Sin escrúpulos se desnudó frente a mí
dejando la ropa doblada sobre la banca, haciéndose desear, mientras
mis ojos recorrían cada músculo de su imponente figura. Una vez
desnudo me tomó del cráneo con la mano izquierda, mientras con la
derecha aproximaba mi miembro y me lo ofrecía. No tardé demasiado
en abrir mis labios y permitir que aquel sexo, duro y grueso, se
introdujera en mi boca. Pude notar cada nervio que se hinchaba
bombeando sangre, para lograr la plenitud de su pene. Cerré los ojos
dejándome llevar. Sus enormes manos me sostenían con fuerza, pero
mi lengua era libre. Me hundía hasta el final, permitiendo que mi
aliento golpeara su bajo vientre, para acabar lengueteando sobre su
glande.
No dudó en apartarme cuando creyó que
mi labor debía acabar. Abrí los ojos mirándolo con estupefacción.
Parecía un ángel y no un demonio, era como ver a un hermoso heraldo
salido de las estampitas típicas de cualquier iglesia, y yo era su
presa.

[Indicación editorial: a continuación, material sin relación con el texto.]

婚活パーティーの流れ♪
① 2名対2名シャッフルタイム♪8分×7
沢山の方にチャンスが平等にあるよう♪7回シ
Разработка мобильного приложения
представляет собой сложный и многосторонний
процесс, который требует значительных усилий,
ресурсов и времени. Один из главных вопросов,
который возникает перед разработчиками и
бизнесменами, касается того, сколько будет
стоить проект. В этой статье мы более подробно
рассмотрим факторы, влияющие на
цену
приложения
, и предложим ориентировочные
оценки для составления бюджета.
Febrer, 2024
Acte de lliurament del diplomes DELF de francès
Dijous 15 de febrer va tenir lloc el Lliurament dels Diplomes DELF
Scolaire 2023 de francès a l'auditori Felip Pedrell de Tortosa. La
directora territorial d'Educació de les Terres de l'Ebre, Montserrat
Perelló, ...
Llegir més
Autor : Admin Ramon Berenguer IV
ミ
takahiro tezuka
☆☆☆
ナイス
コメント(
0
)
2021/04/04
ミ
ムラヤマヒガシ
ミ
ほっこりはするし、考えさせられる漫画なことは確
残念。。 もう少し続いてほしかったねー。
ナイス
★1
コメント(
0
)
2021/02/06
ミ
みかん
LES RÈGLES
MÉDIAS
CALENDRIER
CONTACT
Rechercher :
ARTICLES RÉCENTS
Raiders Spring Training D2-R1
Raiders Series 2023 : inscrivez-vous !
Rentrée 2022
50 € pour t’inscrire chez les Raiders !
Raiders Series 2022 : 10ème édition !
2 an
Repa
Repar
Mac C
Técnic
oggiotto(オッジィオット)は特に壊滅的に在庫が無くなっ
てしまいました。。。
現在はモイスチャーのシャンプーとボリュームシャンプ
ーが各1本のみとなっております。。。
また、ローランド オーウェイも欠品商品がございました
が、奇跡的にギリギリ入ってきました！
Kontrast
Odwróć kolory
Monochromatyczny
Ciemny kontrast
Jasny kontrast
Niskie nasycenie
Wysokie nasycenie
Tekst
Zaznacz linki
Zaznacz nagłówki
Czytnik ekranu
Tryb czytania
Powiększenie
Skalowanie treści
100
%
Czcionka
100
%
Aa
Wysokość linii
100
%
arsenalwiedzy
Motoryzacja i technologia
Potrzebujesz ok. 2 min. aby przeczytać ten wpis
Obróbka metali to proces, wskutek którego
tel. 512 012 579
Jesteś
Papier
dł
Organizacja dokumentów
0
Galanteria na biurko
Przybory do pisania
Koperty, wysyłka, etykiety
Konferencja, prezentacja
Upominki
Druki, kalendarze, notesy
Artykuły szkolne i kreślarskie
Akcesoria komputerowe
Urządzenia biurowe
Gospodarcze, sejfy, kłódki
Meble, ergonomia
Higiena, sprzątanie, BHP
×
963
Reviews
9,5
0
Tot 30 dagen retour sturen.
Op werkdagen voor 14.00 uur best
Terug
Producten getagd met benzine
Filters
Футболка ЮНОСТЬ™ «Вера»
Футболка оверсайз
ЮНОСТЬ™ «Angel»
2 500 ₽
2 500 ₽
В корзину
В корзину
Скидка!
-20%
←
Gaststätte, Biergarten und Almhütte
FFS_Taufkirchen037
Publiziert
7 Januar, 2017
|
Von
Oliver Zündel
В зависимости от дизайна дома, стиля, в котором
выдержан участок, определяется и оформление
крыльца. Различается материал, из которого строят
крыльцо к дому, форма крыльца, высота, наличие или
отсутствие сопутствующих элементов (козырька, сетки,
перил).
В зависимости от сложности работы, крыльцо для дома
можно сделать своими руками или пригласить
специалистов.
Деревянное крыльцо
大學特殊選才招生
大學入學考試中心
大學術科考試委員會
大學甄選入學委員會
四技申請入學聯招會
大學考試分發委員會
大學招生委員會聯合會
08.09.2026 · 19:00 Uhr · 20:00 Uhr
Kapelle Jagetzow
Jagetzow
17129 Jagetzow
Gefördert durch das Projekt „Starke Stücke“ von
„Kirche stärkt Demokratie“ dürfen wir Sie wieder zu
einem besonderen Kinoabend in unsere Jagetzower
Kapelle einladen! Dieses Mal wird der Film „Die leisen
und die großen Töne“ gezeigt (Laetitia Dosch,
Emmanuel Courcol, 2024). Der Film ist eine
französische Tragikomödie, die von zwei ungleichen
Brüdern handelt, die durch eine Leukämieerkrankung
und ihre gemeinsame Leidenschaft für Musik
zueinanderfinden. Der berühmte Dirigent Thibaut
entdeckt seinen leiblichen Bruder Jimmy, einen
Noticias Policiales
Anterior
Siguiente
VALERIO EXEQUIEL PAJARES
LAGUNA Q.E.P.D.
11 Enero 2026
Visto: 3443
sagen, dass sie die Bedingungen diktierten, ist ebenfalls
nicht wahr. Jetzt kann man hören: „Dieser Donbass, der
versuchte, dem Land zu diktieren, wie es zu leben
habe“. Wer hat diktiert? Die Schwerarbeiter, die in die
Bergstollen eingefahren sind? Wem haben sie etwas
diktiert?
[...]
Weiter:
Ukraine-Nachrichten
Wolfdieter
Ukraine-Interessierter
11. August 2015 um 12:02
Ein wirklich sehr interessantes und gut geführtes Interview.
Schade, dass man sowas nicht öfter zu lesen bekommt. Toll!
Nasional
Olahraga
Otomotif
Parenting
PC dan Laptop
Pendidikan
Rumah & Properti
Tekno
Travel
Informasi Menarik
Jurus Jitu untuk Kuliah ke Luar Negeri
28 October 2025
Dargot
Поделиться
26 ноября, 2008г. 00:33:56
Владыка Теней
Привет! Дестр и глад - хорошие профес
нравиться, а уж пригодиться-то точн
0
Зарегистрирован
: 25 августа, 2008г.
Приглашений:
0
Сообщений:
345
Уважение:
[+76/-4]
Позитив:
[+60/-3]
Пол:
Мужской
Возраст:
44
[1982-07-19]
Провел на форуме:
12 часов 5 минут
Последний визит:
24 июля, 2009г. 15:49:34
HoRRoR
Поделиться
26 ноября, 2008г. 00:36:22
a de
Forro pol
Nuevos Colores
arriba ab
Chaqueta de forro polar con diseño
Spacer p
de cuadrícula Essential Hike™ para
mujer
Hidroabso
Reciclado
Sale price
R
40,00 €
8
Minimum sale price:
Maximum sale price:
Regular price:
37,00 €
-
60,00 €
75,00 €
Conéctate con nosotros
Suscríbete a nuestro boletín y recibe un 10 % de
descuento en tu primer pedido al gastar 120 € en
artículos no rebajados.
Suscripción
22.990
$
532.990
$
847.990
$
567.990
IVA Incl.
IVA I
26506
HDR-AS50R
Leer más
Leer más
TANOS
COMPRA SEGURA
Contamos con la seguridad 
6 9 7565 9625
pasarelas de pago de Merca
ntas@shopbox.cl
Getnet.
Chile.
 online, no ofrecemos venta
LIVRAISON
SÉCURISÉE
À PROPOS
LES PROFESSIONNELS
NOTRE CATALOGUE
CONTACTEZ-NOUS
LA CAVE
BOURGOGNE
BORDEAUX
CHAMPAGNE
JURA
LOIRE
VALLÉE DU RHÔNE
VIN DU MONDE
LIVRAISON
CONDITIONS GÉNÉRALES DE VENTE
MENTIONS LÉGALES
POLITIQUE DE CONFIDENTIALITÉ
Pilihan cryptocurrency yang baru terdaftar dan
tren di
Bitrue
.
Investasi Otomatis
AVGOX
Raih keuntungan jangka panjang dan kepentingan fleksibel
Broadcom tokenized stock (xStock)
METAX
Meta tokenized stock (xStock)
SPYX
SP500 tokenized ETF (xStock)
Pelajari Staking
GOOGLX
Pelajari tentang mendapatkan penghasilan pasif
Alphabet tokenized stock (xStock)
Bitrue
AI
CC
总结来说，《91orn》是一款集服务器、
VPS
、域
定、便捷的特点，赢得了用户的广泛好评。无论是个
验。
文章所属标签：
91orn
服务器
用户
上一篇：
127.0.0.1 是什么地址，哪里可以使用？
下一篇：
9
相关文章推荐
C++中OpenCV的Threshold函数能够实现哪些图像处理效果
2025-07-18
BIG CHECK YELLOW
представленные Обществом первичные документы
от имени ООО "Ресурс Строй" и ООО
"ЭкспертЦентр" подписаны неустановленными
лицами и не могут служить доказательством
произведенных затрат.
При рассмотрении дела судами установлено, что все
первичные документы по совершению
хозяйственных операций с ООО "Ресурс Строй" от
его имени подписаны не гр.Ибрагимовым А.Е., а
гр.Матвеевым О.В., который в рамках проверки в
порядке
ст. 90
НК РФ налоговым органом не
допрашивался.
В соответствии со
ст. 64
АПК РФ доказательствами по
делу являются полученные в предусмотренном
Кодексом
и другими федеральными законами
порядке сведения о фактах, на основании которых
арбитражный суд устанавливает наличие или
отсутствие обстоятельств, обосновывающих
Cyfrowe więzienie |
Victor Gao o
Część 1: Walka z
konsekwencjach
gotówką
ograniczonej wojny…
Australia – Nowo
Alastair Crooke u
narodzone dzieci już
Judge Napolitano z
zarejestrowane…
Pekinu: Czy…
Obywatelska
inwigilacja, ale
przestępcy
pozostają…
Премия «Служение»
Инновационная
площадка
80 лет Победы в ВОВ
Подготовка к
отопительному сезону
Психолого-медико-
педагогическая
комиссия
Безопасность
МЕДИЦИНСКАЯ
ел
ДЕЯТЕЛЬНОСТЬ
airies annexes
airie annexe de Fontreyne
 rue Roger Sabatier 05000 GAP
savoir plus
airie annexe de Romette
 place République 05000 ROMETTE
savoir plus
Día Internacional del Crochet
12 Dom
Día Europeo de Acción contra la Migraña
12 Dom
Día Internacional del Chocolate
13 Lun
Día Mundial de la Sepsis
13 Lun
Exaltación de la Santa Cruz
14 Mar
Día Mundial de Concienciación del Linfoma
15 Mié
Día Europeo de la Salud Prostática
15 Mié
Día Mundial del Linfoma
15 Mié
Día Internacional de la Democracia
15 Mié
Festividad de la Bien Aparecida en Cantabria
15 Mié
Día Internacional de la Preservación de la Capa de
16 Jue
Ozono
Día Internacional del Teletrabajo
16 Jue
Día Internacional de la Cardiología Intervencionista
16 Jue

Sin cuidado me levantó mientras tomaba asiento nuevamente,
colocándome recostado después sobre sus rodillas, para notar como
su mano golpeaba con fuerza indistintamente mis glúteos. Podía
percibir como mis carnes, pese a la dureza del paso de los siglos, se
contraían con cada golpe. No tardé en emitir altos gemidos, que no
quejidos, por el placer de sentirme dominado.
Los dedos de su mano derecha se
hundieron en mi boca, bajando con fuerza mi mentón y hundiendo gran
parte de ésta. Notaba la presión y como mi lengua intentaba lamer
cada dedo. Su otra mano, tan grande como placentera, hundía su dedo
índice y corazón en mi entrada. Allí, bajo la tenue luz y su
dominio, me sentía tentado como nunca. Entonces liberó mi boca,
buscó palpó sus prendas y sacó una jeringuilla y de inmediato
inyectó todo el líquido en una de las venas de mi cuello. El calor
se hizo insoportable. Mi erección apareció convirtiéndome en un
adolescente salvaje y desesperado. Él me empujó hacia el suelo del
pasillo y allí, como la mayor de las furcias, me coloqué de
espaldas a él, pegué mi pecho a las baldosas y permití que me
penetrara.
Sus manos tiraban de mis hombros y mis
cabellos castaños rojizos, mientras que mis piernas temblaban con
cada dura embestida. La fuerza y violencia de aquel acto me recordaba
a los burdeles donde los hombres me hacían suyo, jugaban conmigo
como si fuese una mercancía y me dejaba guiar por el deseo de tener
a Marius de ese modo sobre mí. Cerré los ojos, comencé a gemir con
mayor deseo y prolongando cada gemido como si fuese el canto de una
sirena, mientras él se impulsaba con mayor necesidad. Escuchaba sus
jadeos y gruñidos, así como el sonido de sus testículos
golpeándome una y otra vez. No tardó demasiado en llegar,
llenándome y dejándome satisfecho, aunque no inconsciente. Llegué
al final al igual que él, con una espesa eyaculación que manchó el
suelo. Aquello fue un acto improvisado, una toma de contacto, y una
llamada de atención.
Quedé recostado sobre las baldosas
marrones de aquel templo. Permití que la noche transcurriera dándome
ese pequeño capricho, permitiendo que el espectáculo fuese
tremendamente tentador y único. Sus pasos resonaron por el templo,
alejándose hacia la puerta de la sacristía. Estuve allí arrojado
por más de una hora intentando orar, pero no era capaz de pensar.
Sólo deseaba tenerlo otra vez y, que de nuevo, me llamase Andrei.